Giant viruses break these conventions. Mimivirus has a protein capsid about 500 nm across, surrounded by a layer of fibers roughly 120 to 140 nm long, giving it a total diameter around 700 nm. That makes it larger than some of the smallest bacteria, blurring a boundary biologists once considered firm.

Bacteriophages: A Specialized Design

Bacteriophages, the viruses that infect bacteria, often have the most complex architecture of any virus. The well-studied T4 phage looks almost mechanical. Its structure assembles through three independent pathways that come together into a finished particle with distinct parts: a large icosahedral head (about 115 nm long and 85 nm wide) that holds the DNA, a contractile tail roughly 92 nm long that acts like a syringe, and six long tail fibers (about 145 nm each) that extend from a hexagonal baseplate at the bottom.

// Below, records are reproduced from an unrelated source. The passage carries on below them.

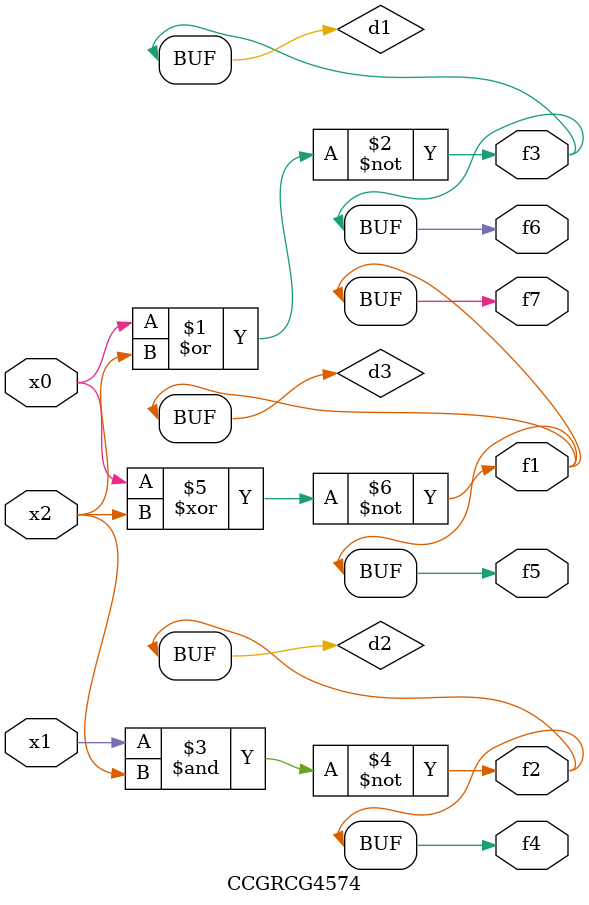
<source format=v>
module CCGRCG4574(
	input x0, x1, x2,
	output f1, f2, f3, f4, f5, f6, f7
);

	wire d1, d2, d3;

	nor (d1, x0, x2);
	nand (d2, x1, x2);
	xnor (d3, x0, x2);
	assign f1 = d3;
	assign f2 = d2;
	assign f3 = d1;
	assign f4 = d2;
	assign f5 = d3;
	assign f6 = d1;
	assign f7 = d3;
endmodule

</source>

The tail fibers work as sensors, recognizing specific molecules on the surface of a target bacterium. Once they lock on, the baseplate triggers the tail sheath to contract, driving a central tube through the bacterial cell wall and injecting the phage’s DNA directly inside. The protein shell stays outside. It’s a delivery mechanism with no real parallel among viruses that infect animal cells.

Why Viruses Are So Hard to Classify as “Living”

The simplicity of what viruses are made of is exactly what makes them biologically unusual. They have no ribosomes to build proteins, no mitochondria to generate energy, and no ability to grow or divide on their own. Outside a host cell, a virus is essentially inert, a particle of protein and nucleic acid doing nothing. Inside a host cell, it hijacks the cell’s own machinery to copy its genome and build new viral proteins, which then self-assemble into new virus particles.

Scientists categorize viruses into seven classes based on the type of genetic material they carry and how they convert it into usable instructions. These range from double-stranded DNA viruses (which replicate much like cells do) to retroviruses (which reverse-transcribe RNA into DNA) to negative-sense RNA viruses (which must first copy their genome into a readable strand). Each class represents a fundamentally different strategy built from the same minimal toolkit of nucleic acid, protein, and sometimes a borrowed membrane.